Aber das waren mythische Erzählungen, deren Wahrheitsgehalt sich wahrscheinlich nicht mehr überprüfen ließ.

Zu lange lag dieses Ereignis bereits zurück, sofern es überhaupt stattgefunden hatte. Zu lange, selbst an den Maßstäben der Yroa gemessen.

Auf der Projektion war nun zu sehen, dass die Canyaj vom Verteidigungsnetz der Kolonie Kala-Dar bereits erwartet wurden.

Es war ein Netz aus Sonden, die sich über ein großes Raumareal hinweg in einem dreidimensionalen Gitternetz positioniert hatten.

In gewisser Weise ähnelte dieses Gitternetz der atomaren Struktur eines Kristalls.

Es gab jedenfalls für die Canyaj-Schiffe durch dieses Netz kein Durchkommen, davon war Fairoglan zutiefst überzeugt.

Dabei ließen die aus zusammengeballten Nano-Partikeln bestehenden Sonden natürlich eigentlich mehr als genug Raum zwischen sich, um jedes Objekt jeder beliebigen Größe passieren zu lassen. Die Sonden waren meistens kaum größer als ein Daumennagel. Die größten hatten etwa die Größe einer Yroa-Hand.

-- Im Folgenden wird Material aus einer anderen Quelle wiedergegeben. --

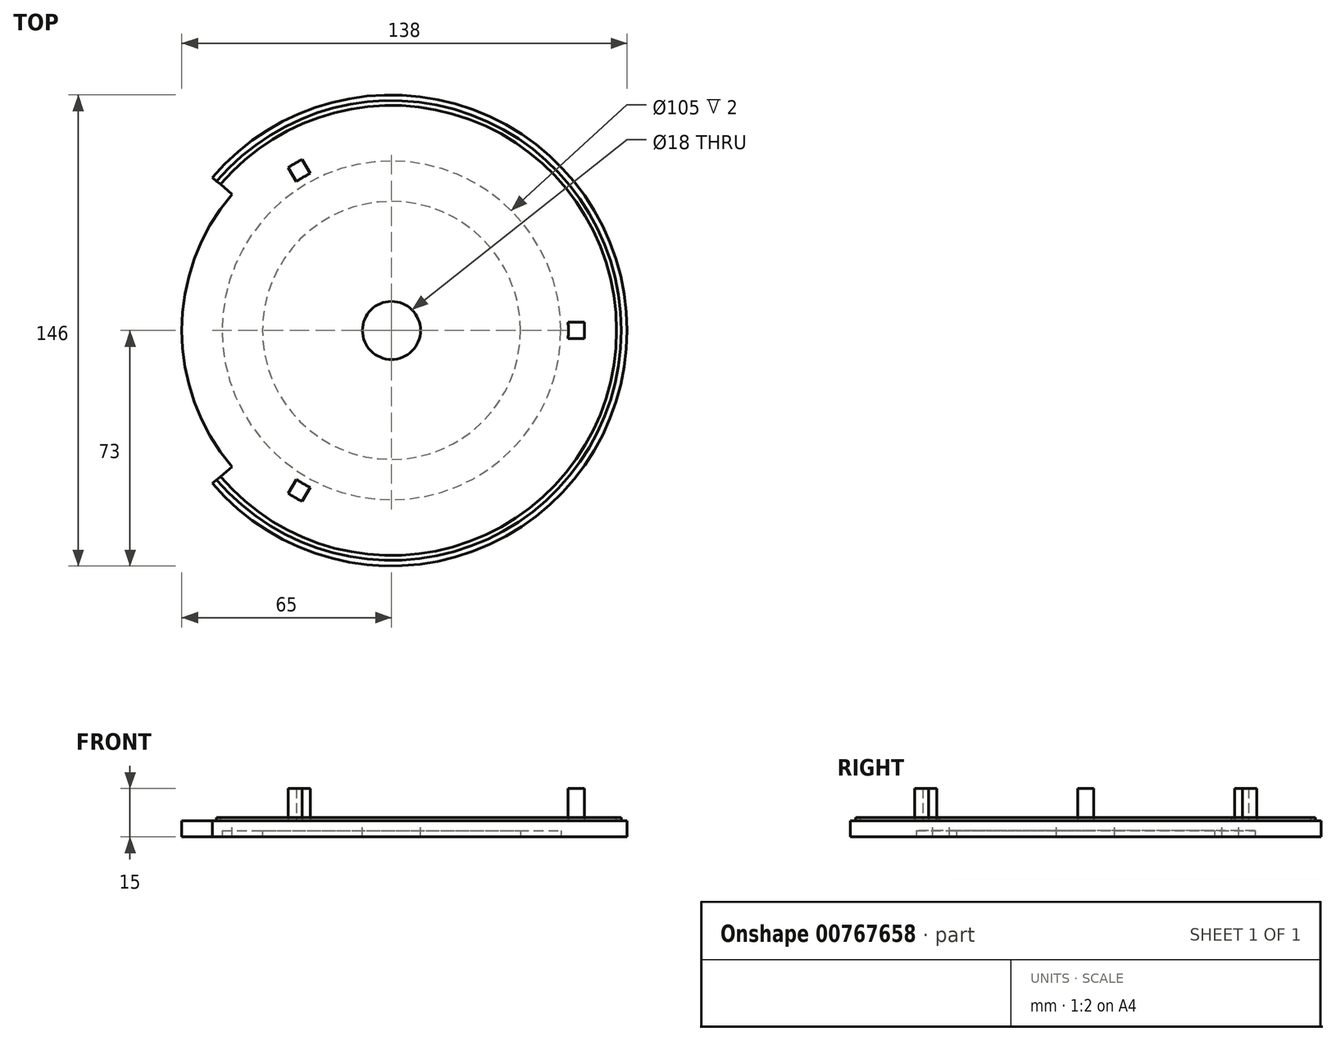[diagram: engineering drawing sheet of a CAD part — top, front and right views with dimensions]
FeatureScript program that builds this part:
annotation { "Feature Type Name" : "Feature", "Feature Type Description" : "" }
export const myFeature = defineFeature(function(context is Context, id is Id, definition is map)
    precondition{}
    {
        {
            var Q0;
            Q0=qCreatedBy(makeId("Front.planeOp"),FACE);
            var sketch = newSketch(context, id + "F0", { "sketchPlane" : qUnion([Q0])});
            skLineSegment(sketch, "E0", {"start": v(0, 0) * mm, "end": v(-73, 0) * mm});
            skLineSegment(sketch, "E1", {"start": v(-73, 0) * mm, "end": v(-73, 5) * mm});
            skLineSegment(sketch, "E2", {"start": v(-73, 5) * mm, "end": v(-71.25, 5) * mm});
            skLineSegment(sketch, "E3", {"start": v(-71.25, 6) * mm, "end": v(-71.25, 5) * mm});
            skLineSegment(sketch, "E4", {"start": v(-71.25, 6) * mm, "end": v(-69.75, 6) * mm});
            skLineSegment(sketch, "E5", {"start": v(-69.75, 5) * mm, "end": v(-69.75, 6) * mm});
            skLineSegment(sketch, "E6", {"start": v(-69.75, 5) * mm, "end": v(0, 5) * mm});
            skLineSegment(sketch, "E7", {"start": v(0, 5) * mm, "end": v(0, 0) * mm});
            skSolve(sketch);
        }
        {
            var Q0;
            Q0 = qSketchRegion(id + "F0", true);
            var Q1;
            Q1=sQuery(id+"F0.wireOp",EDGE,"E7");
            revolve(context, id + "F1", {"surfaceOperationType" : NewSurfaceOperationType.NEW, "entities" : qUnion([Q0]), "axis" : qUnion([Q1]), "revolveType" : RevolveType.FULL});
        }
        {
            var Q0;
            Q0=makeQuery(id+"F1.opRevolve","SWEPT_FACE",FACE,{"disambiguationData":[OSD([sQuery(id+"F0.wireOp",EDGE,"E0")])]});
            var sketch = newSketch(context, id + "F2", { "sketchPlane" : qUnion([Q0])});
            skCircle(sketch, "E8", {"center": v(0, 0) * mm, "radius": 40 * mm});
            skCircle(sketch, "E9", {"center": v(0, 0) * mm, "radius": 52.5 * mm});
            skSolve(sketch);
        }
        {
            var Q0;
            Q0 = qSketchRegion(id + "F2", true);
            extrude(context, id + "F3", {"entities" : qUnion([Q0]), "operationType" : NewBodyOperationType.REMOVE, "oppositeDirection" : true, "depth" : 2 * mm, "offsetDistance" : 25 * mm});
        }
        {
            var Q0;
            {var subQ0=sQuery(id+"Fp4Zue3Vz79XB9f_1.wireOp",EDGE,"VD89JmrG-62VO-vHXq-DP9O-YnilTvRGh6i4");var subQ1=makeQuery(id+"FPTM3FpEX4F2mh5_1.opExtrude","SWEPT_FACE",FACE,{"disambiguationData":[OSD([subQ0])]});Q0=makeQuery(id+"FLcIG0mrpST3dWv_1.boolean.opBoolean","MERGE",FACE,{"derivedFrom":[makeQuery(id+"FPTM3FpEX4F2mh5_1.boolean.opBoolean","SPLIT",FACE,{"disambiguationData":[TD([subQ1])],"derivedFrom":makeQuery(id+"F1.opRevolve","SWEPT_FACE",FACE,{"disambiguationData":[OSD([sQuery(id+"F0.wireOp",EDGE,"E2")])]})}),makeQuery(id+"FPTM3FpEX4F2mh5_1.boolean.opBoolean","SPLIT",FACE,{"disambiguationData":[TD([subQ1])],"derivedFrom":makeQuery(id+"F1.opRevolve","SWEPT_FACE",FACE,{"disambiguationData":[OSD([sQuery(id+"F0.wireOp",EDGE,"E6")])]})}),makeQuery(id+"FLcIG0mrpST3dWv_1.opExtrude","CAP_FACE",FACE,{"disambiguationData":[OSD([sQuery(id+"Fp4Zue3Vz79XB9f_1.wireOp",EDGE,"tnAMoaUn-WlWp-dVbr-L1dn-HdUlROP434XS"),sQuery(id+"Fp4Zue3Vz79XB9f_1.wireOp",EDGE,"Ka5YY56O-CeMJ-ficc-zg4t-y46oxInyd5XU"),subQ0,sQuery(id+"Fp4Zue3Vz79XB9f_1.wireOp",EDGE,"8F6t0DVd-bhsd-ujaL-enMg-pBpWDFIRCPrb.bottom"),sQuery(id+"Fp4Zue3Vz79XB9f_1.wireOp",EDGE,"8F6t0DVd-bhsd-ujaL-enMg-pBpWDFIRCPrb.top"),sQuery(id+"Fp4Zue3Vz79XB9f_1.wireOp",EDGE,"8F6t0DVd-bhsd-ujaL-enMg-pBpWDFIRCPrb.left"),sQuery(id+"Fp4Zue3Vz79XB9f_1.wireOp",EDGE,"8F6t0DVd-bhsd-ujaL-enMg-pBpWDFIRCPrb.right")])],"isStart":false})]});}
            var sketch = newSketch(context, id + "F4", { "sketchPlane" : qUnion([Q0])});
            skCircle(sketch, "E10", {"center": v(0, 0) * mm, "radius": 9 * mm});
            skSolve(sketch);
        }
        {
            var Q0;
            Q0 = qSketchRegion(id + "F4", true);
            var Q1;
            Q1=makeQuery(id+"F3.boolean.opBoolean","SPLIT",FACE,{"disambiguationData":[TD([makeQuery(id+"F3.opExtrude","SWEPT_FACE",FACE,{"disambiguationData":[OSD([sQuery(id+"F2.wireOp",EDGE,"E8")])]})])],"derivedFrom":makeQuery(id+"F1.opRevolve","SWEPT_FACE",FACE,{"disambiguationData":[OSD([sQuery(id+"F0.wireOp",EDGE,"E0")])]})});
            extrude(context, id + "F5", {"entities" : qUnion([Q0]), "operationType" : NewBodyOperationType.REMOVE, "endBound" : BoundingType.UP_TO_SURFACE, "oppositeDirection" : true, "depth" : 25 * mm, "endBoundEntityFace" : qUnion([Q1]), "offsetDistance" : 25 * mm});
        }
        {
            var Q0;
            Q0=makeQuery(id+"F1.opRevolve","SWEPT_FACE",FACE,{"disambiguationData":[OSD([sQuery(id+"F0.wireOp",EDGE,"E6")])]});
            var sketch = newSketch(context, id + "F6", { "sketchPlane" : qUnion([Q0])});
            skArc(sketch, "E11", {"start": v(59.75, 2.5) * mm, "mid": v(59.8, 0) * mm, "end": v(59.75, -2.5) * mm});
            skArc(sketch, "E12", {"start": v(54.75, 2.5) * mm, "mid": v(54.8, 0) * mm, "end": v(54.75, -2.5) * mm});
            skLineSegment(sketch, "E13", {"start": v(54.75, 2.5) * mm, "end": v(59.75, 2.5) * mm});
            skLineSegment(sketch, "E14", {"start": v(54.75, -2.5) * mm, "end": v(59.75, -2.5) * mm});
            skArc(sketch, "E15", {"start": v(54.75, 2.5) * mm, "mid": v(52.25, 0) * mm, "end": v(54.75, -2.5) * mm, "construction": true});
            skPoint(sketch, "E16", {"position": v(69.75, 0) * mm});
            skArc(sketch, "E17.1.0", {"start": v(-29.54, 46.16) * mm, "mid": v(-26.12, 45.25) * mm, "end": v(-25.2, 48.66) * mm, "construction": true});
            skLineSegment(sketch, "E17.1.1", {"start": v(-25.2, 48.66) * mm, "end": v(-27.7, 53) * mm});
            skLineSegment(sketch, "E17.1.2", {"start": v(-29.54, 46.16) * mm, "end": v(-32.04, 50.5) * mm});
            skArc(sketch, "E17.1.3", {"start": v(-29.54, 46.16) * mm, "mid": v(-27.4, 47.46) * mm, "end": v(-25.2, 48.66) * mm});
            skArc(sketch, "E17.1.4", {"start": v(-32.04, 50.5) * mm, "mid": v(-29.9, 51.8) * mm, "end": v(-27.7, 53) * mm});
            skArc(sketch, "E17.2.0", {"start": v(-25.2, -48.66) * mm, "mid": v(-26.12, -45.25) * mm, "end": v(-29.54, -46.16) * mm, "construction": true});
            skLineSegment(sketch, "E17.2.1", {"start": v(-29.54, -46.16) * mm, "end": v(-32.04, -50.5) * mm});
            skLineSegment(sketch, "E17.2.2", {"start": v(-25.2, -48.66) * mm, "end": v(-27.7, -53) * mm});
            skArc(sketch, "E17.2.3", {"start": v(-25.2, -48.66) * mm, "mid": v(-27.4, -47.46) * mm, "end": v(-29.54, -46.16) * mm});
            skArc(sketch, "E17.2.4", {"start": v(-27.7, -53) * mm, "mid": v(-29.9, -51.8) * mm, "end": v(-32.04, -50.5) * mm});
            skSolve(sketch);
        }
        {
            var Q0;
            Q0 = qSketchRegion(id + "F6", true);
            extrude(context, id + "F7", {"entities" : qUnion([Q0]), "operationType" : NewBodyOperationType.ADD, "depth" : 10 * mm, "offsetDistance" : 25 * mm});
        }
        {
            var Q0;
            Q0=makeQuery(id+"F1.opRevolve","SWEPT_FACE",FACE,{"disambiguationData":[OSD([sQuery(id+"F0.wireOp",EDGE,"E4")])]});
            var sketch = newSketch(context, id + "F8", { "sketchPlane" : qUnion([Q0])});
            skArc(sketch, "E18", {"start": v(-55.5, 47.4) * mm, "mid": v(-73, 0) * mm, "end": v(-55.5, -47.4) * mm});
            skArc(sketch, "E19", {"start": v(-49.43, 42.21) * mm, "mid": v(-65, 0) * mm, "end": v(-49.43, -42.21) * mm});
            skLineSegment(sketch, "E20", {"start": v(-55.5, 47.4) * mm, "end": v(-49.43, 42.21) * mm});
            skLineSegment(sketch, "E21", {"start": v(-55.5, -47.4) * mm, "end": v(-49.43, -42.21) * mm});
            skSolve(sketch);
        }
        {
            var Q0;
            Q0 = qSketchRegion(id + "F8", true);
            var Q1;
            Q1=makeQuery(id+"F3.boolean.opBoolean","SPLIT",FACE,{"disambiguationData":[TD([makeQuery(id+"F1.opRevolve","SWEPT_FACE",FACE,{"disambiguationData":[OSD([sQuery(id+"F0.wireOp",EDGE,"E1")])]})])],"derivedFrom":makeQuery(id+"F1.opRevolve","SWEPT_FACE",FACE,{"disambiguationData":[OSD([sQuery(id+"F0.wireOp",EDGE,"E0")])]})});
            extrude(context, id + "F9", {"entities" : qUnion([Q0]), "operationType" : NewBodyOperationType.REMOVE, "endBound" : BoundingType.UP_TO_SURFACE, "oppositeDirection" : true, "depth" : 25 * mm, "endBoundEntityFace" : qUnion([Q1]), "offsetDistance" : 25 * mm});
        }
    });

Und selbst dann, wenn es eine ungeschlachte Menschen-Pranke gewesen wäre - sie waren vergleichsweise winzig.

Winzig und unberechenbar.

Keine zentrale Befehlseinheit steuerte sie, kein Oberkommando gab Befehle. Es gab eine übergeordnete Direktive, mehr nicht. Der Nano-Schwarm bestand aus winzigen Einheiten, die autonom zu agieren vermochten und dabei immer der Direktive folgten.

Ein so dezentral aufgebautes Verteidigungsnetz war schwer zu überwinden.

Und die Canyaj wussten, was sie erwartete.

Dass sie es trotzdem versuchten, machte deutlich, wie wichtig ihnen das war, was sie bei den Menschen zu finden hofften.

Sunfrost und die anderen werden mir einiges zu erklären haben, dachte Fairoglan.

“Und du glaubst wirklich, dass dir diese mentalen Schwächlinge irgendetwas erklären werden?”, dröhnte jetzt Shafors höhnisch klingende Stimme durch den Raum.

Und die Woge von entsprechenden Gedanken, die im selben Moment über Fairoglans Bewusstsein hereinbrach, war auch alles andere als ein mentaler Hochgenuss für Fairoglan.

Fairoglan versuchte, sich nichts anmerken zu lassen.

In Anwesenheit eines mächtigen Telepathen war das nicht ganz einfach. Der Schlüssel zur Beherrschung einer Situation ist die Selbstbeherrschung, dachte Fairoglan. Und magst du mir auch ansonsten in jeder anderen Hinsicht überlegen sein - was das betrifft, bist du es zweifellos nicht!